Selected passage =
──────

April 11th, 2011 by Troy Goodfellow · Me, RTS

First, the disclaimer. Anomaly: Warzone Earth is represented by Evolve PR, my employer. If you think that means something, I can’t prevent you from thinking that.

Other people, though, seem to be liking Anomaly just fine without the paycheque attached.

Anomaly is a tower offense game. You guide a small squad of forces through a map, changing their path so you can deal with new towers, roadblocks or a changing tactical situation. You don’t control the squad – you guide it, you heal it, you upgrade it by buying new units. But you are the super consciousness that tells it where to creep to.

Anomaly
 

The design of a tower offense game is pretty obvious on the surface. Just as a tower defense game requires different types of towers and ways to upgrade the ones in place, a tower offense game needs a way to give the creeps a fighting chance without constantly forcing you to spam units. The path should be clear and predictable since you don’t want to be forced to steer your attackers through enemy fire. In many ways, tower offense is as close to puzzle games as it is to tower defense. There is usually only a couple of good choices to make.

──────

Material shown =
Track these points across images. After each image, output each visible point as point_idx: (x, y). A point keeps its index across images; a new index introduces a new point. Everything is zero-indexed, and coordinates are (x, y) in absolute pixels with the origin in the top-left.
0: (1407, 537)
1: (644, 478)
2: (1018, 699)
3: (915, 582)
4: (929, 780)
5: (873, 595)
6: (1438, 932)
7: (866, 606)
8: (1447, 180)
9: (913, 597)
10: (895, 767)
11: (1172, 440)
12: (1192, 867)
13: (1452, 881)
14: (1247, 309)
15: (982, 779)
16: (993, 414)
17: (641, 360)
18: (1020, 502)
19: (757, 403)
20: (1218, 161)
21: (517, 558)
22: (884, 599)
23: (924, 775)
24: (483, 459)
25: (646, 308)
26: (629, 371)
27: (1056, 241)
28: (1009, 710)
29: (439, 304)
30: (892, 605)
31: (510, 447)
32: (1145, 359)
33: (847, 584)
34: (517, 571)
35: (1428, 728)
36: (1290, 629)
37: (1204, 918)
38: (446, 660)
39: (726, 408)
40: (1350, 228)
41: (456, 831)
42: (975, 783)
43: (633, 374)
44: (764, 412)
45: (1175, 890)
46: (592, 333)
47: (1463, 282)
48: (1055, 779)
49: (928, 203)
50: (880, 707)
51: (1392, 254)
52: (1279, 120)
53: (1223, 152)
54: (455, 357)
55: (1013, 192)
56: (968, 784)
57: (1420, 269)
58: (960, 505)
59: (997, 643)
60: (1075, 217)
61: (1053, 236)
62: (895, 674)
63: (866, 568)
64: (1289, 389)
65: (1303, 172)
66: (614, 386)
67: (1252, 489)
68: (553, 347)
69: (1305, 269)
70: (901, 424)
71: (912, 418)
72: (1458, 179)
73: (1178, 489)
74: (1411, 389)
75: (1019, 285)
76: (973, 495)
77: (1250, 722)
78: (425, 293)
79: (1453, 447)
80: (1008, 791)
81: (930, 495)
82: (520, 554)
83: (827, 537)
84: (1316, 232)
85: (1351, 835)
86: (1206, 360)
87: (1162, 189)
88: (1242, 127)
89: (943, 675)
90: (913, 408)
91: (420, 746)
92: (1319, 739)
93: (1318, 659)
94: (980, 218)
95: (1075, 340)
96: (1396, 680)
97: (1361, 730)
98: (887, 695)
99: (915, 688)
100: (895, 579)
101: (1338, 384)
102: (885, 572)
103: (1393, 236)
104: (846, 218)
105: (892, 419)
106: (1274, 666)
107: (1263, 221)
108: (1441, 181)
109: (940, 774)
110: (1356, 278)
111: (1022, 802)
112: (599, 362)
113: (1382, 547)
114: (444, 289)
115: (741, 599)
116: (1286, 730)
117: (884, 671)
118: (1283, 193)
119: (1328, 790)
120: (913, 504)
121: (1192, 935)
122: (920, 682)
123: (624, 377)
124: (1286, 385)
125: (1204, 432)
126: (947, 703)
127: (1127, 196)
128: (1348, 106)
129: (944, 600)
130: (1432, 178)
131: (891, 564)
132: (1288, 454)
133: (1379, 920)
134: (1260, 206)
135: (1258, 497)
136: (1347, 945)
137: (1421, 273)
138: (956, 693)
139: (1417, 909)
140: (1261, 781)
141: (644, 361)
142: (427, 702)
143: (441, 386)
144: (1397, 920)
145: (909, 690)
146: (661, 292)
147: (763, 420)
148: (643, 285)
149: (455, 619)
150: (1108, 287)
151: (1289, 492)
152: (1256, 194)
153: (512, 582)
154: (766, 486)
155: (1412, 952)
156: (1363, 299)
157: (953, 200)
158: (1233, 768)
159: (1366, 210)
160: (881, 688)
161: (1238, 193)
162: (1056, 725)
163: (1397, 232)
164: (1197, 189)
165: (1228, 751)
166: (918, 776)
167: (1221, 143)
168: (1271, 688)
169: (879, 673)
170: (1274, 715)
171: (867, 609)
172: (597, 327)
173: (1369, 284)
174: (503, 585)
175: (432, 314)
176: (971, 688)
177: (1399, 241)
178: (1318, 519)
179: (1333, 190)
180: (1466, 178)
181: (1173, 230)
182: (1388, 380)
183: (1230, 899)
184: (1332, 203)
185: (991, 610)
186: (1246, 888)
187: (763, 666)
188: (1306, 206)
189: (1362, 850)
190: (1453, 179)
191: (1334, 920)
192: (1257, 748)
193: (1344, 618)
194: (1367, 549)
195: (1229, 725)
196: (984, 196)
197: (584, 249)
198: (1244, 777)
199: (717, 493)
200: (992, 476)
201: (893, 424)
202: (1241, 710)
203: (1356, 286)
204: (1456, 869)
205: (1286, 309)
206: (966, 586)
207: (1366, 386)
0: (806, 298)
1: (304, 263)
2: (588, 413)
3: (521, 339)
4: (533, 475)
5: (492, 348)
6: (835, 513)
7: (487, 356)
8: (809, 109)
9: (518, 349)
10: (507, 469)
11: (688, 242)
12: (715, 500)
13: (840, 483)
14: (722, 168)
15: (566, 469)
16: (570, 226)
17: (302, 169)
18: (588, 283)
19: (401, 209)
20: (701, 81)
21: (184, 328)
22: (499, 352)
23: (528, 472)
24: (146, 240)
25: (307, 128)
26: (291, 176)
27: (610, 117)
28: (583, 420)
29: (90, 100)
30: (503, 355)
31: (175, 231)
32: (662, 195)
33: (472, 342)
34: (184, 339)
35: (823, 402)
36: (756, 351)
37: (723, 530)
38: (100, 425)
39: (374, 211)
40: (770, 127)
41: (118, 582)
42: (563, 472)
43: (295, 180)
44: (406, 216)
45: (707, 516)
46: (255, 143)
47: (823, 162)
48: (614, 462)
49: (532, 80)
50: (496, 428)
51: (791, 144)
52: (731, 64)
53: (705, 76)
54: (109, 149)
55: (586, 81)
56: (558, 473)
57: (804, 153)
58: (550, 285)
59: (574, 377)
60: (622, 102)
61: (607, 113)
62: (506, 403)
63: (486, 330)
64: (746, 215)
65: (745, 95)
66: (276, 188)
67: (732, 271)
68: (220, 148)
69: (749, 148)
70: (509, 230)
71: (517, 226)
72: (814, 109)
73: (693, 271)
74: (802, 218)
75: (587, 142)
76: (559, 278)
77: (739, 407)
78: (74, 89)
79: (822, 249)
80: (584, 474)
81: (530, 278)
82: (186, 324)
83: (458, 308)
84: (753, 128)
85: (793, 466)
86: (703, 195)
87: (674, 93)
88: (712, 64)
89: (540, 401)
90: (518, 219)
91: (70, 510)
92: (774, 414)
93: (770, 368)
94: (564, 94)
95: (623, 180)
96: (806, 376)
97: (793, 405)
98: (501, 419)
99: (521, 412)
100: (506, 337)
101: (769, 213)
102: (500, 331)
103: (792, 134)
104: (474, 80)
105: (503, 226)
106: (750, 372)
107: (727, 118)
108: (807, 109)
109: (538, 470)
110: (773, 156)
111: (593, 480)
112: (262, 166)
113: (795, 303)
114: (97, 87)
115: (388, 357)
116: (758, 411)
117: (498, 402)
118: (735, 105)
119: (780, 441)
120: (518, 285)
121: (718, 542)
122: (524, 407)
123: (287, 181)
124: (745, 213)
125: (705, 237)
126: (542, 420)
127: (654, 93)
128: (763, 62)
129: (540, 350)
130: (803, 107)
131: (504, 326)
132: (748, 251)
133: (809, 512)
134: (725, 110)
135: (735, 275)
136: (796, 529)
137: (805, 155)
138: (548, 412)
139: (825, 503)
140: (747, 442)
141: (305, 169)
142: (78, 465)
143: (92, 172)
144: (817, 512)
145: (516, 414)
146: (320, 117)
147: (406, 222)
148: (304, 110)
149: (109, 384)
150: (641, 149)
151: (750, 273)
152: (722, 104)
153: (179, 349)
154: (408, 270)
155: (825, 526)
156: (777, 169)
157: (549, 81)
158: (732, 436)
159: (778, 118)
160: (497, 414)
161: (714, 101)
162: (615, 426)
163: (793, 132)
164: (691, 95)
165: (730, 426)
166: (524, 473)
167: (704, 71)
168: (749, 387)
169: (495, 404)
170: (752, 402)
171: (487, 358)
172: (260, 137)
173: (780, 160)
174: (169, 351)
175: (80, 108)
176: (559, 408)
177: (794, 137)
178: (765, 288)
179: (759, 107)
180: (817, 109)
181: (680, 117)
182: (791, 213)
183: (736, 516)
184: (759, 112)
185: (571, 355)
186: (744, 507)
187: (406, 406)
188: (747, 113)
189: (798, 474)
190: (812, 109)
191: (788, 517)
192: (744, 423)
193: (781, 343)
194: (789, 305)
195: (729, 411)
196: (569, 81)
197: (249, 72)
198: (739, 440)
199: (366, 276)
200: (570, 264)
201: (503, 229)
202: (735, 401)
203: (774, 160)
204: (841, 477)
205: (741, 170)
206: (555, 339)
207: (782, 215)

──────

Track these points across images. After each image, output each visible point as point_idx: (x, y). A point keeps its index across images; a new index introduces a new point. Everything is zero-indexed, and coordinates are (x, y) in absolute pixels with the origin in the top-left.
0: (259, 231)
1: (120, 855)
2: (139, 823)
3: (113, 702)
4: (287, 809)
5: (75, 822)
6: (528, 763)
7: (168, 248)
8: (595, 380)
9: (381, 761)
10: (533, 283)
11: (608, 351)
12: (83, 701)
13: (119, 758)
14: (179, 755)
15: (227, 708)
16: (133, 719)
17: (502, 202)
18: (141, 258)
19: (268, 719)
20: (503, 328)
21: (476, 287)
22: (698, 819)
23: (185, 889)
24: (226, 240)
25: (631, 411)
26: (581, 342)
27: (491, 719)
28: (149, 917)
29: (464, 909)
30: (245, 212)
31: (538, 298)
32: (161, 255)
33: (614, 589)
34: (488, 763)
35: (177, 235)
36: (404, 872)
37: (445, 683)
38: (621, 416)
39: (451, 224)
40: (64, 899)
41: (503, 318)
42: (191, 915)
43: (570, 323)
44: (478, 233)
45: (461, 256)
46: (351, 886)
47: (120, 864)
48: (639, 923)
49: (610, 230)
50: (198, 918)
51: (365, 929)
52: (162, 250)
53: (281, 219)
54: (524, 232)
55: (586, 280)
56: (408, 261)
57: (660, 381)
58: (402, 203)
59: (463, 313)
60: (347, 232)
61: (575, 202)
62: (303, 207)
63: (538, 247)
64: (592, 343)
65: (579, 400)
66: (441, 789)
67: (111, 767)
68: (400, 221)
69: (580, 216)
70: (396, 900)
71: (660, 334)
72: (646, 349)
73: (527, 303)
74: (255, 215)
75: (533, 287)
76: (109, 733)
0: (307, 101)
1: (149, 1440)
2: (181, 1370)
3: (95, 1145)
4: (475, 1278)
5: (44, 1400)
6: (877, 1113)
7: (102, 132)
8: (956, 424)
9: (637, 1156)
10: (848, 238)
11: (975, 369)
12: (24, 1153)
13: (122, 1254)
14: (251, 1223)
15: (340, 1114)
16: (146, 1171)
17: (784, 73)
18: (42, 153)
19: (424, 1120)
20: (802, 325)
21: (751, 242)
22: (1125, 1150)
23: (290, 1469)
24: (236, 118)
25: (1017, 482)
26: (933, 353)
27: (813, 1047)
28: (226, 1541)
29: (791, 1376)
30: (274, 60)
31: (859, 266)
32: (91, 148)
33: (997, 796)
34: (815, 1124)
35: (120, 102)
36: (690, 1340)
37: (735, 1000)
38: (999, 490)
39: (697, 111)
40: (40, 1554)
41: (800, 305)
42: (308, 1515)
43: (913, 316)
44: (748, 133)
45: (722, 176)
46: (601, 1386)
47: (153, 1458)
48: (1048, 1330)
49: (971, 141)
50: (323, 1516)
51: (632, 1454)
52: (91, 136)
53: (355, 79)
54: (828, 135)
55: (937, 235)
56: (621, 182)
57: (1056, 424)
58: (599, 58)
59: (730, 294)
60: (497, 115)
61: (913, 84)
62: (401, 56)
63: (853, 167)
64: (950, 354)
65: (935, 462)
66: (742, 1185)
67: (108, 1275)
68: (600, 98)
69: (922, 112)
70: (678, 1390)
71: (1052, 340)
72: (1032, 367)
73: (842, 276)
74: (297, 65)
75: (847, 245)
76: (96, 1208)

──────

What you need to do =
1 - In the Anomaly blog post, reproduce word for word the passage starting at "First, the disclaimer." and ending at "from thinking that.".
2 - Extend the blog post about the tower offense game Anomaly, picking up right after its final sentence.

Answers by item =
1 -
First, the disclaimer. Anomaly: Warzone Earth is represented by Evolve PR, my employer. If you think that means something, I can’t prevent you from thinking that.

2 -
The small squad size couple with repairs is clearly the genius bit of design. By giving you a small convoy to pay attention to, 11 Bit Studios doesn’t overwhelm you with decisions. Choosing your path, deciding which towers to avoid and when and where to deploy your new troops are the big calls here. Setting the order for your convoy is usually the most important decision you’ll make. I love how the maps themselves are pretty fast, so failure doesn’t mean that you have to waste a lot of time. Though you will fail.

Oh, and it really looks great. If there is such a thing as a AAA casual game, this is it.

I have not finished Anomaly yet – things get in the way of my gaming more often these days. Stupid life. But I will finish it for sure. And hey, less than ten bucks on Steam. This and Magicka are the two best low cost games on the market right now and are two of my favorite gaming experiences of the year so far.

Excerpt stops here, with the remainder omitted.